Biographie

Perfectionniste, extraordinairement technique, créatif, innovant... Voici les adjectifs parmi tant d'autres que nous pouvons attribuer sans nous tromper à l'un des meilleurs couturiers les plus influents du XXe siècle. Cristóbal Balenciaga Eizagirre (Getaria, Gipuzkoa, 21 janvier 1895 – Jávea, Alicante, 23 mars 1972) est devenu un pionnier de son temps, un génie qui a révolutionné la conception de la manière de s'habiller et du corps même de la femme. La perfection était pour lui une obligation et son extraordinaire contrôle de la technique lui facilitait la tâche. Son caractère innovant en est l'aboutissement qui dérivait dans la recherche d'une plus grande simplicité et d'une pureté des formes.

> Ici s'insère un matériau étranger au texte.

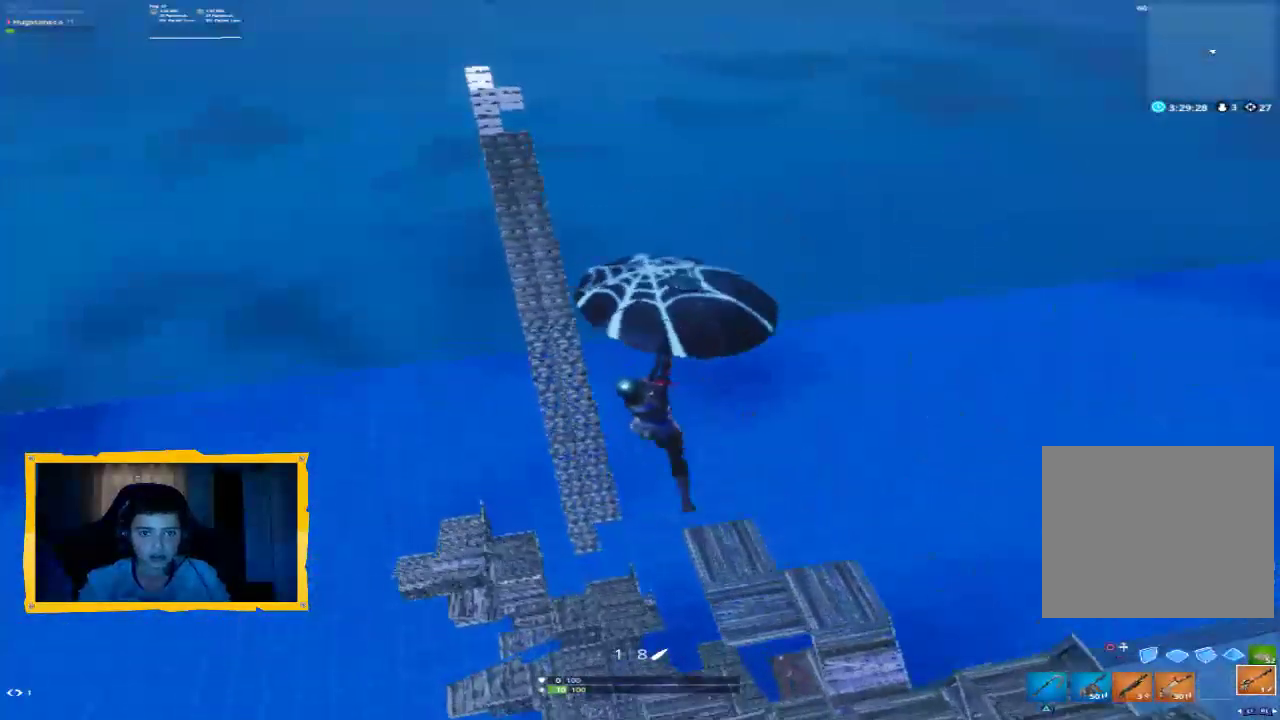
{"buttons": [], "left_stick": "up-left", "right_stick": "up-right", "events": [[433, "left_stick", "up-left"], [433, "right_stick", "up-right"]]}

Cristóbal Balenciaga déclenchait les passions partout où il passait. Les paroles de ses collègues et des mannequins reflètent peut-être mieux que personne l'essence de l'art de l'artiste de Gipuzkoa. « C'est notre maître à tous » disait de lui un autre « grand » comme Christian Dior ; « C'est l'architecte de la grande couture » disait de lui Hubert de Givenchy ; une autre référence des défilés comme Coco Chanel le définissait comme le « seul véritable couturier » puisqu'à la différence de ses contemporains, « il était capable de dessiner, couper, monter et coudre une robe du début jusqu'à la fin ».

Tout au long de sa vie, son caractère de précurseur était manifeste. C'est ainsi qu'en 1917, à 22 ans seulement il ouvrit son premier établissement à Saint Sébastien, qui se prolongerait ensuite à Madrid et Barcelone.

La royauté et l'aristocratie espagnoles entendraient bientôt parler de son talent et adopteraient totalement ses modèles.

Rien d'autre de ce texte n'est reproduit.